Since the second half of 2021, food prices in Colombia grew on average 12 percentage points more than in the other OECD countries and seven percentage points more than in the rest of Latin America. A document in the recent Monetary Policy Report, prepared by Edgar Caicedo, Adolfo Cobo, Margarita Gáfaro, and Alejandra González, researchers at Banco de la República (the Central Bank of Colombia), shows that this difference in food inflation between Colombia and other countries emerges in May 2021. This moment coincides precisely with the beginning of the road blockades due to the National Strike, and is not explained by differences between countries regarding the currency devaluation and rainfall shocks, or by the imports of inputs and exports of food in Colombia. The document also discusses how the road blockades during the strike affected agricultural production in the country, causing effects that still persist in some sectors.

To illustrate the results of the study, Figure 1 shows the evolution of the differences in annual food inflation between Colombia and the average of 44 OECD countries and Latin America. Until April 2021 these price differences were close to 2 percentage points and remained constant over time. As can be seen in the graph, in May 2021, food prices in Colombia grew 6 percentage points more than in the rest of the countries. This price increase in Colombia, relative to other countries, is not only maintained, but continues to grow until March 2022. Thus, between May 2021 and July 2022, annual food inflation in Colombia grew by an average of 9 percentage points more than in the rest of the countries in the sample.

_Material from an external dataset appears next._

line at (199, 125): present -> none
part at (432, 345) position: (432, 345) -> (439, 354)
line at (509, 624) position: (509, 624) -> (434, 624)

Figure 1. Conditional difference in food prices in Colombia and international averages.

The figure shows the evolution of the differences in annual food inflation between Colombia and the average of 44 OECD and Latin American countries. Until April 2021, these price differences, which were close to 2 percentage points, remained constant over time. Since May 2021, food prices in Colombia have grown 6 percentage points more than in the rest of the countries. This price increase in Colombia is not only maintained, but continues to grow until March 2022. Between May 2021 and July 2022, annual food inflation in Colombia grew on average 9 percentage points more than in the rest of the countries in the sample.

The econometric methodology used to calculate these differences in price inflation between Colombia and other countries discounts the effect of factors such as currency depreciation and rainfall shocks. It also ignores the effect of international price shocks depending on the countries' dependence on imports and exports of raw materials and food. This implies that the increases in food inflation in Colombia, compared to other countries presented in the graph, are not explained by these factors. The coincidence between the timing of this discrepancy in food inflation and the beginning of the National Strike suggests that these price increases could be associated with persistent effects of the strike on food production in the country.

During the National Strike, which began on 28 April 2021 and lasted approximately two months, there were road blockades that hindered food supply in the main cities and access to raw materials from farms, particularly in the southwest of the country. This generated immediate pressure on prices, causing shortages in the cities. It also generated persistent pressures on production by affecting the growth cycles of animals on livestock farms and producers' cash flows for the replanting of short-season crops.

Egg production was one of the most affected by this phenomenon. Between January 2020 and April 2021, egg production grew at an average annual rate of 12.0%. From May 2021, this growth dropped to an average of -1.0%, while prices showed an average annual growth of 23.0%. The lack of feed for poultry in farms in the southwest, which produces about 30.0% of the total in the country, affected the development of breeding and laying birds, with effects on production that, according to sector informants, would take up to two years to dissipate. All this occurred at a time of strong demand and high input costs, which could have exacerbated the effects of these drops in production on prices.

The statistical techniques used in the study do not allow to completely rule out the possibility that other factors specific to the Colombian economy explain part of the price differences between Colombia and other countries. However, the impact of road blockades on food production and distribution cycles suggests that strike is a relevant factor to explain them.